Treatment of the multiple endocrinopathies of autoimmune nature
Treatment of the syndrome is complex, it reduces to the treatment of its constituent diseases. Its methods are described in the relevant chapters. It should be noted that adrenal insufficiency therapy with corticosteroids may be accompanied by an improvement in functional disorders caused by autoimmune thyroiditis. These features of the course of combined autoimmune diseases of endocrine organs allow differentiating, for example, Schmidt's syndrome from Addison's disease with a secondary decrease in thyroid function. It is interesting to note that in a number of cases of Addison's disease of tuberculous etiology in the thyroid gland develops lymphomatous thyroiditis, and, conversely, in the Hashimoto's goiter, the adrenal glands are rarely affected by an autoimmune process.
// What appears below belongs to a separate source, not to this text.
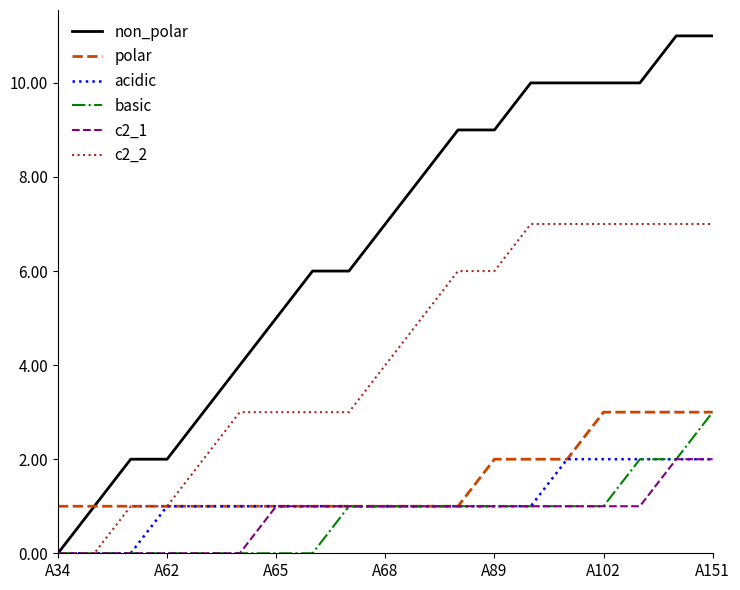

Which series has the widest spread of values?

non_polar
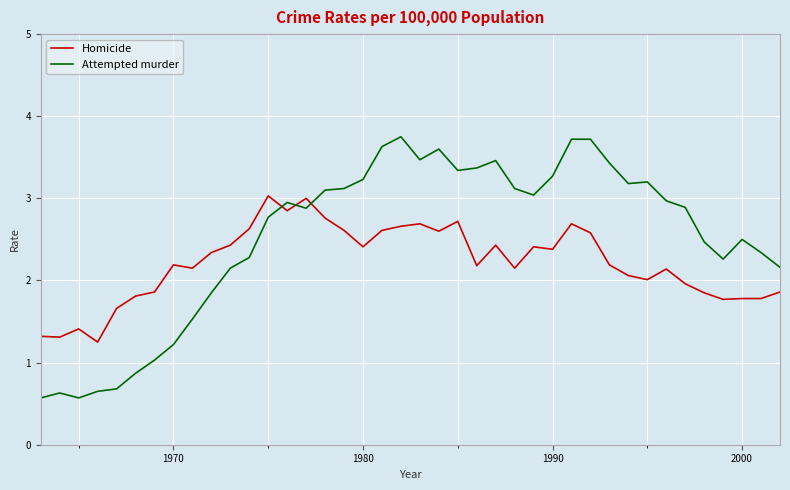

Rank the series by their maximum value, from lowest to highest.

Homicide, Attempted murder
It should also be remembered that reducing the need for insulin in patients with insulin-dependent diabetes mellitus may be the first manifestation of the presence of adrenal insufficiency before the appearance of electrolyte disorders and the appearance of hyperpigmentation. Diabetes mellitus in autoimmune polyglandular syndrome II often requires immunotherapy. However, side effects are also possible. Thus, cyclosporine causes nephrotoxicosis, hepatotoxicosis, decreased hemoglobin, hirsutism, gingival hypertrophy, development of lymphomas. Antilymphocytic globulin causes anaphylaxis, fever, skin rashes, transient, light thrombocytopenia, etc. Cytotoxic drugs and azathiaprin help inhibit myelopoiesis, the development of malignant neoplasms.
Syndromes of polyglandular insufficiency include a combination of pseudohypoparathyroidism and isolated deficiency of TGT, the cause of which is unclear; this association is obviously of genetic origin. Another combination of diseases (sugar and diabetes insipidus, optic nerve atrophy) is considered as a genetic anomaly with autosomalessive inheritance. Polyglandular insufficiency can develop with hemochromatosis, when iron deposition is observed only in the pancreas, liver, skin, as in the classical hemochromatosis, but also in the parenchymal cells of the thyroid and parathyroid glands, the pituitary gland and the adrenal glands.
"Bronze" diabetes, often observed in hemochromatosis, is caused not only by the deposition of iron in the skin, but also by concomitant hypocorticism. To the loss of the function of many endocrine glands can cause damage to the pituitary gland, adrenal glands, thyroid gland and other endocrine organs with giant cell granulomatosis of unclear etiology (non-tuberculous, non-serous, non-syphilitic). It most often develops in women 45-60 years old. It is impossible to exclude the autoimmune nature of the process, since the lymphoid elements are a constant component of the granulomas.